(Records provided Opens)

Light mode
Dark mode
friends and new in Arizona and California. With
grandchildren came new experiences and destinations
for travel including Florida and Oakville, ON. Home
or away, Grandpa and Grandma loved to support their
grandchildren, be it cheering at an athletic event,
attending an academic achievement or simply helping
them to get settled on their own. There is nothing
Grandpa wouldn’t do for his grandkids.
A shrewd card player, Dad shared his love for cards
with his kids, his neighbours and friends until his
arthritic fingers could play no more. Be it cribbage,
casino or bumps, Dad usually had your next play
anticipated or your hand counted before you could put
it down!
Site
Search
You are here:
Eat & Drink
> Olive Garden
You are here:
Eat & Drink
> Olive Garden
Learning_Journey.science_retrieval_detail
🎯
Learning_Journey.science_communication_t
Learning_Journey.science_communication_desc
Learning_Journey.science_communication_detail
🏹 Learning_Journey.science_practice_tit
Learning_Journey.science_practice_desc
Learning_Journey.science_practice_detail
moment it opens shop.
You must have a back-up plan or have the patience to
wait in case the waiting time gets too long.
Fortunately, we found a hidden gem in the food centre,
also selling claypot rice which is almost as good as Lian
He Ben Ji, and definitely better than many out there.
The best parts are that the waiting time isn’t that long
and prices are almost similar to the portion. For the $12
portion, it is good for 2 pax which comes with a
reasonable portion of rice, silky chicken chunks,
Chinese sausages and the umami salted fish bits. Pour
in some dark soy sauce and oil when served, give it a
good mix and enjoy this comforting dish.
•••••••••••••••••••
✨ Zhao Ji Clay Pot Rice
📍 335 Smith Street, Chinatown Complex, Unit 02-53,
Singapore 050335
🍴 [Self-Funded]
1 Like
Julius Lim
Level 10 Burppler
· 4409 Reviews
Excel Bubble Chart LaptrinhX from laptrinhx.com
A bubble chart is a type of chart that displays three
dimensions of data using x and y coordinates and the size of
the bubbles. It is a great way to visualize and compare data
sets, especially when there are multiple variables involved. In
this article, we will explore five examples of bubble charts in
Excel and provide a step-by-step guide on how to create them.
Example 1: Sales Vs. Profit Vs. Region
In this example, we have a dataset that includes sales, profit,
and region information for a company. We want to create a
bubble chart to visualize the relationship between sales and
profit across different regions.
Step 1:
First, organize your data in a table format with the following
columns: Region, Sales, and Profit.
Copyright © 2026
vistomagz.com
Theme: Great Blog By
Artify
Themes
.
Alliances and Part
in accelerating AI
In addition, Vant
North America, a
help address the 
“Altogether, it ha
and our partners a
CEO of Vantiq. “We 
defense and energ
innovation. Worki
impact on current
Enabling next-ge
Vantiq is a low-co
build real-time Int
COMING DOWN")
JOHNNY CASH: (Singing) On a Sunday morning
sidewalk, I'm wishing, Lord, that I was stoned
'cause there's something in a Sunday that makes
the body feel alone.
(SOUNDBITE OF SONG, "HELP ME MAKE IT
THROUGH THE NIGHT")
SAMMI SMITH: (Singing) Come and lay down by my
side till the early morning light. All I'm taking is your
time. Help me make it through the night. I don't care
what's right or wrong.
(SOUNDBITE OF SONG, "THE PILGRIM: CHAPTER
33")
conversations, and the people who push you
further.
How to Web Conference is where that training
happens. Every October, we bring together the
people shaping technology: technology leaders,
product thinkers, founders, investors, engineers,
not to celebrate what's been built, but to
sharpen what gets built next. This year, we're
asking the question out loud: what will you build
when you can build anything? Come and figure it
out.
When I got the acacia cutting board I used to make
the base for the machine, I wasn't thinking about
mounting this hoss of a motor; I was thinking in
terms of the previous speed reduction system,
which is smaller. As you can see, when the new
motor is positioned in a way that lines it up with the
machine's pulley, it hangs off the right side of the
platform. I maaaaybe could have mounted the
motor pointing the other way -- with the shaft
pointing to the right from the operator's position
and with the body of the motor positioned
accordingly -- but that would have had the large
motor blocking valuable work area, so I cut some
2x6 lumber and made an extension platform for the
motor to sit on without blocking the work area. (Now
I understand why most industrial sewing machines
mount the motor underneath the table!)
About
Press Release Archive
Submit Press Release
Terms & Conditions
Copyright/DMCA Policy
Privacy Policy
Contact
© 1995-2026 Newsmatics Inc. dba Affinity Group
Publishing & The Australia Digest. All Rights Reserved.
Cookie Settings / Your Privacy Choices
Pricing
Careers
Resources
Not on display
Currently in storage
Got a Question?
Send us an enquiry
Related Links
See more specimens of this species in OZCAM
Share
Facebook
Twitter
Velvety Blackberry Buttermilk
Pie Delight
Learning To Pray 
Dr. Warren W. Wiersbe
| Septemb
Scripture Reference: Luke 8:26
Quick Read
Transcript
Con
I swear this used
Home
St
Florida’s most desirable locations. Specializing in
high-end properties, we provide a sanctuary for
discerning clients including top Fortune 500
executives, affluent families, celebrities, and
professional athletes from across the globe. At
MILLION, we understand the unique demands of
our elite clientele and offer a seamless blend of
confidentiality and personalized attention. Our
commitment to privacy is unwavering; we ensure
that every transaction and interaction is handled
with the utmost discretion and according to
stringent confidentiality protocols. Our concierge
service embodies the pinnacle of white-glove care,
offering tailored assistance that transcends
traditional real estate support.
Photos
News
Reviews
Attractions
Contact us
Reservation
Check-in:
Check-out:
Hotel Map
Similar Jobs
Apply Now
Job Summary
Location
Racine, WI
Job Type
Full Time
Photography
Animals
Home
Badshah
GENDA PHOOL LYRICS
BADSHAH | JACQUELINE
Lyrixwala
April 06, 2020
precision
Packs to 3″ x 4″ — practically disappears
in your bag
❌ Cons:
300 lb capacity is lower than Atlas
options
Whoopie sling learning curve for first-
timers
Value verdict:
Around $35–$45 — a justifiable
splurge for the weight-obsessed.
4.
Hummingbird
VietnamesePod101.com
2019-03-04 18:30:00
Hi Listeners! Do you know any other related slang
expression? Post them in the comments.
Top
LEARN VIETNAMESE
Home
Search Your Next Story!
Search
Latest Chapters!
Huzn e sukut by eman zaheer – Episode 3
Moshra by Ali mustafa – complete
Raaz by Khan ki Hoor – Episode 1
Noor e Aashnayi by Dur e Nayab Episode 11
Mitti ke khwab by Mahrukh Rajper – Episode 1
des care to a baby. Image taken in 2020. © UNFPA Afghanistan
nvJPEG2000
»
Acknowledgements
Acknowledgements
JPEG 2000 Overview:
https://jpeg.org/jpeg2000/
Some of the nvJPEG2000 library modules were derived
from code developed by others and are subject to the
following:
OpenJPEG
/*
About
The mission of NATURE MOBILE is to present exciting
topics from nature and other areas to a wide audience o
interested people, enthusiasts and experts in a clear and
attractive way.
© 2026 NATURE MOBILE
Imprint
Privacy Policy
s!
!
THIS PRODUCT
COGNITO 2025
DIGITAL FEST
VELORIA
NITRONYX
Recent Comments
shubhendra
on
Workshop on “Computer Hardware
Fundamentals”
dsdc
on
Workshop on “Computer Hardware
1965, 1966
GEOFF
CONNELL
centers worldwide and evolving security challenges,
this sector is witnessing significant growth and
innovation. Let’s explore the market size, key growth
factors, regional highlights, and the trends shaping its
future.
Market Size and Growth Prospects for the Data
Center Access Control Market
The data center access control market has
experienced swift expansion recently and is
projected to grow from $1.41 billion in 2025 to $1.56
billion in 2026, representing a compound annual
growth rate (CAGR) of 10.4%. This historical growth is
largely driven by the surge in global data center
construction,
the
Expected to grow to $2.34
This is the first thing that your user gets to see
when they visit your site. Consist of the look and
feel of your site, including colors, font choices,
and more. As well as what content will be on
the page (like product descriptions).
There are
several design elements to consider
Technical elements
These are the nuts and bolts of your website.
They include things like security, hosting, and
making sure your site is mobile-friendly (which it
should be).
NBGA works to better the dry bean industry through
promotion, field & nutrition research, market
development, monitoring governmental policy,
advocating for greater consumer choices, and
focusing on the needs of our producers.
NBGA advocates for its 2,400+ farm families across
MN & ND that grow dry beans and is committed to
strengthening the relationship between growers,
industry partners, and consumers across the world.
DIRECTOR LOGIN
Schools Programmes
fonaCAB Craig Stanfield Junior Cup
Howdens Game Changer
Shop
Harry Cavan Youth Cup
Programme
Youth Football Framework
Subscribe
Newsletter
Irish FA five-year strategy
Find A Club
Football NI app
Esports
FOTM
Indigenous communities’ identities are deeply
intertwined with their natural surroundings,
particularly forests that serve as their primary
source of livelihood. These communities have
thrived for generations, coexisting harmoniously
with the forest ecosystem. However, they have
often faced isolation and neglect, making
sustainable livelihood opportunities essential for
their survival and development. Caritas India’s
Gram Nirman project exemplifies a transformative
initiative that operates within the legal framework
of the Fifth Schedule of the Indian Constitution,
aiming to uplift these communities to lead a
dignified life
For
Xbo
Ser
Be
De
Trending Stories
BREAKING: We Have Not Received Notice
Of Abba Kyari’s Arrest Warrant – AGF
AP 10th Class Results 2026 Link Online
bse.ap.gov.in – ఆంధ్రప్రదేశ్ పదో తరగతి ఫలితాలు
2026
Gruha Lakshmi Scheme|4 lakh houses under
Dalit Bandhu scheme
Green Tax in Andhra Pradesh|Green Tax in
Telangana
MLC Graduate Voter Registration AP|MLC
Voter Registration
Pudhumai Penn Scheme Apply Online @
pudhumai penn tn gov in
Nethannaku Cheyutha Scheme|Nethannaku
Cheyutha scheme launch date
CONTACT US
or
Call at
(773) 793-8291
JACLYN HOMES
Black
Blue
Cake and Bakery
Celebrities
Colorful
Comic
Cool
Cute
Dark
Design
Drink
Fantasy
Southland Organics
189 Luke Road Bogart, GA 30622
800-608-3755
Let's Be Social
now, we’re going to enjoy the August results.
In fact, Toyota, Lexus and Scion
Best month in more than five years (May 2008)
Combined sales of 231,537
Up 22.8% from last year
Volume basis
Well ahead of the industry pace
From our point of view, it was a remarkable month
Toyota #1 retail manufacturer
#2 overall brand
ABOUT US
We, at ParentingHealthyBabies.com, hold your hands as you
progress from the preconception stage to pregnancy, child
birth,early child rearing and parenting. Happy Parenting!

(Records provided Closes)

-- Try it --
Transcribe the stretch from the start of the entries through the line that contains "A shrewd card", including both ends.

-- Result --
Light mode
Dark mode
friends and new in Arizona and California. With
grandchildren came new experiences and destinations
for travel including Florida and Oakville, ON. Home
or away, Grandpa and Grandma loved to support their
grandchildren, be it cheering at an athletic event,
attending an academic achievement or simply helping
them to get settled on their own. There is nothing
Grandpa wouldn’t do for his grandkids.
A shrewd card player, Dad shared his love for cards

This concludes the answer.